▸ SELECTED PASSAGE
MUMBAI. Mr Vimal Gandhi President of ITAT as Third Member has ruled that the  income accrued to the assessee when payment due to its principal was realized by the assessee and he was in a position to retain his commission.

On account of the difference between the Members of ITAT, the following questions were  referred to President:

            “1. Whether, on the facts and in the circumstances of the case and in law, the commission income under the agreement dated 31.5.1994 accrued to the assessee when it was received by it from its clients as held by the Judicial Member OR accrued at the time of acceptances of the solicited advertisement by the principal though could be assessed in the year in which such advertisement was telecast as held by the Accountant Member?

            2. Whether, on the facts and in the circumstances of the case and in law, the assessee is entitled to deduction of advertisement expenses amounting to Rs.9,03,02,000 /- for A.Y. 1998-99 and 9,38,05,000 A.Y. 1999-2000 u /s. 37 of the Income Tax Act, 1961?”    

T H E  F A C T S : The assessee was a non-resident company engaged in the business of (i) Procuring and collecting advertisement revenue on behalf of Satellite Television Asian Region Advertising Sales (‘STAR”), Hong Kong; and (iii) Acting as a licensee in India in respect of STAR MOVIES pay channel.  The assessee entered into an agreement on 31.5.1994 with a non-resident with the name Star Advertising Sales B.V. of Netherlands, which had exclusive rights in India from Satellite Television Asian Region Ltd. of Hong Kong for television advertising on various television channels.  The assessee was appointed as one of the agents in India to market television advertising for the channels.  This arrangement had the approval of the RBI as per their approval letter dated 22.7.1994.

As per Clauses of Agreement; the Agent was entitled to retain fifteen percent of the net invoiced amount paid by the clients as commission                                   

The assessee in the years under consideration as also in the earlier years followed mercantile system of accounting.  In the past, assessee took accrual of commission income on the dates when the advertisements were telecast by the principal and accordingly commission income was offered for taxation.  The assessee subsequently realized that income did not accrue to it on the date of telecast of advertisements booked, but accrued when payment was received from clients.  Accordingly, in the years under consideration, the assessee claimed that income accrued from commission from its principal on the date when the money was realized by it from the clients.  After giving appropriate notes, the assessee returned income on above basis i.e. taking accrual of income when realized from the clients and to that extent method of computation of income was changed. 

 When called upon to justify above change in policy, the assessee explained that under clause 8 of agreement with its principal commission @15% of net invoice amount accrued to the assessee when amount was paid by clients.  Unless the amount was paid there was no accrual of income.

▸ SHORT EXERCISE 1
In the ruling excerpt, what share of the net invoiced amount paid by clients was the agent entitled to retain as commission?

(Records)

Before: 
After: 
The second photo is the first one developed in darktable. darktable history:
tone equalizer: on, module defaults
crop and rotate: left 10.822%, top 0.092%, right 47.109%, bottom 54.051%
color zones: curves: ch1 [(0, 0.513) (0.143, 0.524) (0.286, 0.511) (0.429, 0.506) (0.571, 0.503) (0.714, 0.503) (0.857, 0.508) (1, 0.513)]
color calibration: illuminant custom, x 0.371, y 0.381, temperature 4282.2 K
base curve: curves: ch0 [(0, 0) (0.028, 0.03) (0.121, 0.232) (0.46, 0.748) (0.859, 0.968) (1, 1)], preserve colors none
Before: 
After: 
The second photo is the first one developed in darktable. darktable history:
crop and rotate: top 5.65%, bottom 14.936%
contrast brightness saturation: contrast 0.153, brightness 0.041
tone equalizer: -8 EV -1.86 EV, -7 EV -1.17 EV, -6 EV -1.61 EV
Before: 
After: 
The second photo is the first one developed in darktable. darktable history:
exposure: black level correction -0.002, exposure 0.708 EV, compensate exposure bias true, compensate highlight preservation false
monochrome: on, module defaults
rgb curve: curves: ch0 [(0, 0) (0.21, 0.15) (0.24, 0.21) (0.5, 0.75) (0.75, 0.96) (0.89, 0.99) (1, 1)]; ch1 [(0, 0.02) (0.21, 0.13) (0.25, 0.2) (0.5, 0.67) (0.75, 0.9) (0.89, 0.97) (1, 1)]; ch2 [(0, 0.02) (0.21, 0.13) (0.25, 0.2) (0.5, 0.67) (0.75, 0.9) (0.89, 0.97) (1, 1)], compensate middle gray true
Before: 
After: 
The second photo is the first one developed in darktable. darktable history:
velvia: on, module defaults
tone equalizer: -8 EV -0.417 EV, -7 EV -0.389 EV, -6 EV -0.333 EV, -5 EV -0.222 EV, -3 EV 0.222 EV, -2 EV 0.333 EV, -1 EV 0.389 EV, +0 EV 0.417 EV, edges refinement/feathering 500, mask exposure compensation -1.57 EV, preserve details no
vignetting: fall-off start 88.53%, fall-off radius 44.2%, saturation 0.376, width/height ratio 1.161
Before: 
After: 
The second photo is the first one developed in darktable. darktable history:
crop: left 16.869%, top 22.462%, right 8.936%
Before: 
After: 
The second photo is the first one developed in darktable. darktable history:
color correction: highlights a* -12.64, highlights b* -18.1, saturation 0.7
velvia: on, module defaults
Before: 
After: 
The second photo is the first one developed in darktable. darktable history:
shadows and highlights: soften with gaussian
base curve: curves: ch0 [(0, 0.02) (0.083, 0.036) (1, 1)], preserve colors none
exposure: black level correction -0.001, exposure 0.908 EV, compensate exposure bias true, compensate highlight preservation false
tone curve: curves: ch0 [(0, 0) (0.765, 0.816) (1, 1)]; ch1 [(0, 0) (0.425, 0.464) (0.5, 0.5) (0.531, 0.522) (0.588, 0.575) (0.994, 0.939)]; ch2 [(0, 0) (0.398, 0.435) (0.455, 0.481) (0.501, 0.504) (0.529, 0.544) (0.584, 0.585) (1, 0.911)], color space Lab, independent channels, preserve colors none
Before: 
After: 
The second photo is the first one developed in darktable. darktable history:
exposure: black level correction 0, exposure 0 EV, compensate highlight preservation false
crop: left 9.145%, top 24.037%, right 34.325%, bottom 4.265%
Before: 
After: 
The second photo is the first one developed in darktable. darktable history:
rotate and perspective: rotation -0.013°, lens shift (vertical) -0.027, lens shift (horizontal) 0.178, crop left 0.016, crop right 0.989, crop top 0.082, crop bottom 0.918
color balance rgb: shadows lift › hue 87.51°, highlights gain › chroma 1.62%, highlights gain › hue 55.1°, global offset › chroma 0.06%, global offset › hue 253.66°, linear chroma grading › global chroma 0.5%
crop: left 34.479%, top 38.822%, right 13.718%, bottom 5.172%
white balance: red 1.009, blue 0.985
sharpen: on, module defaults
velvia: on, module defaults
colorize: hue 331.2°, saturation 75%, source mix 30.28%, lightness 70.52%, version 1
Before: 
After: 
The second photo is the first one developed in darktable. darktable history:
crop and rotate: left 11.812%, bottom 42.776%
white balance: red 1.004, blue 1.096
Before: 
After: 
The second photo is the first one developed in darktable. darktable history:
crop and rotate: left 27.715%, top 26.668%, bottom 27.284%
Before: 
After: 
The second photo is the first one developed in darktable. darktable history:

▸ SHORT EXERCISE 2
Please turn the rows above, starting at the first one and ending at the one containing "tone equalizer: -8 EV -1.86", into a Markdown table with a Num column for the row number and a Line column for its text, leaving out any blank lines.

▸ TASK ANSWER 1
Fifteen percent.

▸ TASK ANSWER 2
| Num | Line |
|---|---|
| 1 | Before:  |
| 2 | After:  |
| 3 | The second photo is the first one developed in darktable. darktable history: |
| 4 | tone equalizer: on, module defaults |
| 5 | crop and rotate: left 10.822%, top 0.092%, right 47.109%, bottom 54.051% |
| 6 | color zones: curves: ch1 [(0, 0.513) (0.143, 0.524) (0.286, 0.511) (0.429, 0.506) (0.571, 0.503) (0.714, 0.503) (0.857, 0.508) (1, 0.513)] |
| 7 | color calibration: illuminant custom, x 0.371, y 0.381, temperature 4282.2 K |
| 8 | base curve: curves: ch0 [(0, 0) (0.028, 0.03) (0.121, 0.232) (0.46, 0.748) (0.859, 0.968) (1, 1)], preserve colors none |
| 9 | Before:  |
| 10 | After:  |
| 11 | The second photo is the first one developed in darktable. darktable history: |
| 12 | crop and rotate: top 5.65%, bottom 14.936% |
| 13 | contrast brightness saturation: contrast 0.153, brightness 0.041 |
| 14 | tone equalizer: -8 EV -1.86 EV, -7 EV -1.17 EV, -6 EV -1.61 EV |